When mountain biking sometimes there is a problem with the lenses fogging up when I start to slow down or stop. A real nuisance sometimes. Last night I tried an anti-fogging spray I bought for cheap at Wal-Mart. It did help but when I got real hot and started slowing down I still had some fogging issues. I might have to try another brand of anti-fog spray ( or reapply when needed ).


----------



## stuflo (Mar 10, 2011)

Never had that problem with the Oakley balistics. They're what u see the US army wearing in war zones.


----------



## JohnJ80 (Oct 10, 2008)

Absolutely. Having been whacked by a bug in the eye cured me of the notion of riding without glasses.

I wear prescription lenses, but it's largely for the reader portion. My sunglasses are Rudy Project Rydons (highly recommended cycling glasses) and they have an absolutely brilliant lens design - you can buy a version with a bifocal in it. The top part of the lens is normal and the bottom half has a diopter in it for reading magnification. I have the clear ones for night. Brilliant.

* ABOUT THIS TASK:
Reproduce word for word the part of the cycling-glasses thread that starts at "## JohnJ80 (Oct" and stops after "for night. Brilliant.".

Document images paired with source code

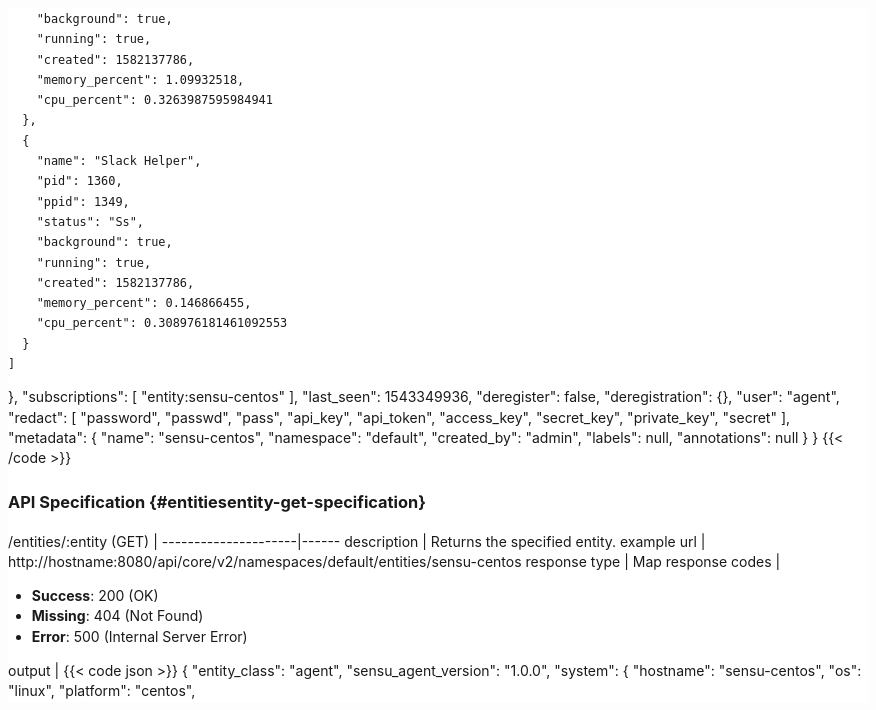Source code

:         "background": true,
        "running": true,
        "created": 1582137786,
        "memory_percent": 1.09932518,
        "cpu_percent": 0.3263987595984941
      },
      {
        "name": "Slack Helper",
        "pid": 1360,
        "ppid": 1349,
        "status": "Ss",
        "background": true,
        "running": true,
        "created": 1582137786,
        "memory_percent": 0.146866455,
        "cpu_percent": 0.308976181461092553
      }
    ]
  },
  "subscriptions": [
    "entity:sensu-centos"
  ],
  "last_seen": 1543349936,
  "deregister": false,
  "deregistration": {},
  "user": "agent",
  "redact": [
    "password",
    "passwd",
    "pass",
    "api_key",
    "api_token",
    "access_key",
    "secret_key",
    "private_key",
    "secret"
  ],
  "metadata": {
    "name": "sensu-centos",
    "namespace": "default",
    "created_by": "admin",
    "labels": null,
    "annotations": null
  }
}
{{< /code >}}

### API Specification {#entitiesentity-get-specification}

/entities/:entity (GET) | 
---------------------|------
description          | Returns the specified entity.
example url          | http://hostname:8080/api/core/v2/namespaces/default/entities/sensu-centos
response type        | Map
response codes       | <ul><li>**Success**: 200 (OK)</li><li>**Missing**: 404 (Not Found)</li><li>**Error**: 500 (Internal Server Error)</li></ul>
output               | {{< code json >}}
{
  "entity_class": "agent",
  "sensu_agent_version": "1.0.0",
  "system": {
    "hostname": "sensu-centos",
    "os": "linux",
    "platform": "centos",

* ANSWER SECTION:
## JohnJ80 (Oct 10, 2008)

Absolutely. Having been whacked by a bug in the eye cured me of the notion of riding without glasses.

I wear prescription lenses, but it's largely for the reader portion. My sunglasses are Rudy Project Rydons (highly recommended cycling glasses) and they have an absolutely brilliant lens design - you can buy a version with a bifocal in it. The top part of the lens is normal and the bottom half has a diopter in it for reading magnification. I have the clear ones for night. Brilliant.